The series arrives as American audiences — and platforms like Netflix — are paying greater attention to international storytellers, who are in turn are receiving long overdue critical and commercial recognition outside of their home countries. “It’s totally heartening,” says Lediga of the current moment for international filmmakers. “Obviously there’s been American cultural hegemony. Americans have been very successful in selling their culture and distributing their content abroad, and I think now, they’ve saturated their own markets.”
Earlier this month, South Korean director Bong Joon-ho’s Parasite became the first foreign language film to win Best Picture at the Oscars in its 92 year history.
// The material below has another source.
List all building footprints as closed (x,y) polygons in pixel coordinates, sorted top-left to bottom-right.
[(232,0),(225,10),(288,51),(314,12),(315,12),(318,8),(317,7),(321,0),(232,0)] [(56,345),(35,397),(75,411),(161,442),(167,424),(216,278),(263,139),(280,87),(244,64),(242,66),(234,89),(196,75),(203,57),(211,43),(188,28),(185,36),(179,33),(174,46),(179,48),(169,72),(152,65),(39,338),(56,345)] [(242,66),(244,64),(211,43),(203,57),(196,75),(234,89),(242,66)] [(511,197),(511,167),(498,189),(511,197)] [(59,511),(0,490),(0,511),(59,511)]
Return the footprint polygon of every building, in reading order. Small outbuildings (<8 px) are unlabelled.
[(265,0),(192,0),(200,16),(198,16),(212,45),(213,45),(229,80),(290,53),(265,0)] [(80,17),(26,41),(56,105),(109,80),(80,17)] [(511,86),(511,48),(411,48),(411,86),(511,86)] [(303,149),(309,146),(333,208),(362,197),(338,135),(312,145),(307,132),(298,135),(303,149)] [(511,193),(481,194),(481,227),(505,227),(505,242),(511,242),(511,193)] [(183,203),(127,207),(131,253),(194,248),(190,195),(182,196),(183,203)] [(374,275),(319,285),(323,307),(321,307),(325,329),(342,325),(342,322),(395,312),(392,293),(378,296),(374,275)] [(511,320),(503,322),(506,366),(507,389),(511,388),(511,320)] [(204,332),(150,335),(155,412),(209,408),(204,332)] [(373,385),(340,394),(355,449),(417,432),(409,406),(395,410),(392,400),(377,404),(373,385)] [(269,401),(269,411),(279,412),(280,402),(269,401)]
Last year, Atlantics by Senegal’s Mati Diop and Lionheart from Nigeria’s Genevieve Nnanji were released by Netflix to international acclaim. Atlantics was selected to compete for the prestigious Palme d’Or at Cannes Film Festival in 2019 (an honor that eventually went to Parasite), and Lionheart was initially chosen as Nigeria’s first-ever Oscar submission for best international feature film, though it was later disqualified in a controversial decision relating to the amount of English dialogue in the movie. This week, Netflix announced its first Nigerian original six-part series, which will be set in Lagos; last year, the company appointed Kenyan producer Dorothy Ghettuba as Netflix African Originals Lead.
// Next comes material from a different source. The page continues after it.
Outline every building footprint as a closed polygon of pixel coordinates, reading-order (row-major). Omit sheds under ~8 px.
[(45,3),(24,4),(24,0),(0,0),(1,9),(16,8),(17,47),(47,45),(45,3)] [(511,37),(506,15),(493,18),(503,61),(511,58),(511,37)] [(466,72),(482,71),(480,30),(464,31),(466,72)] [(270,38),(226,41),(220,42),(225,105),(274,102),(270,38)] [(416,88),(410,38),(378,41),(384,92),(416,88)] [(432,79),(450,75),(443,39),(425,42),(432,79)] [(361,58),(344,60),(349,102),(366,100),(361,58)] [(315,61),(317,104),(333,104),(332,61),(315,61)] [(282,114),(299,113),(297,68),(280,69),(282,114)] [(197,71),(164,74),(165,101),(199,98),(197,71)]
“The big message we want to communicate to talent is you don’t have to leave home to get big audiences, and you don’t have to choose Hollywood versus your own country,” said Erik Barmack, Netflix’s vice president of international originals, in 2018, according to Variety. He added that shows with multinational casts would soon become the norm. That message of democratizing the industry has resonated with Lediga, whose debut feature film Catching Feelings was released on the platform that same year. The dark romantic comedy was originally intended as a “humble story,” aimed at the festival circuit and getting Lediga noticed as a filmmaker, but he says the reaction when it was picked up by Netflix led him to new opportunities, like Queen Sono.
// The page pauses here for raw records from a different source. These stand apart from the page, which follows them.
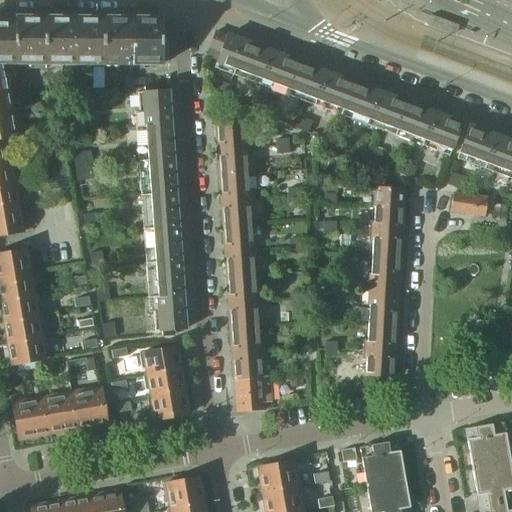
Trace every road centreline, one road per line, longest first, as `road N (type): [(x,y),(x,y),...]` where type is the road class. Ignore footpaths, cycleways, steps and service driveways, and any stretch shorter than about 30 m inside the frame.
road 1 (residential): [(175,0),(214,451)]
road 2 (residential): [(421,416),(428,195)]
road 3 (residential): [(214,451),(421,416)]
road 4 (residential): [(9,487),(214,451)]
road 5 (residential): [(323,31),(511,102)]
The challenge of creating Queen Sono, then, brought greater expectations and more pressure to translate a story rooted in South Africa for not just the continent but also global audiences. Netflix is no doubt looking to woo audiences in Africa, itself a vast continent of 54 countries. But the platform is now available in 190 countries, and by the end of 2019, more than 100 million of its 167 million global paid memberships were outside of the U.S. For Queen Sono, Lediga’s writing team built on the story of South Africa’s past under apartheid, told through the life of a relatable and flawed contemporary protagonist. “You don’t want it to be this insular story that only makes sense to people in Johannesburg or people in the southern African region,” says Lediga. But it also does a creator no favors to play so hard to the universal that the story loses what makes it compelling in the first place. “The more specific you are, the more authentic a story is,” says Lediga. “The rest is trying to make it clearly understandable.”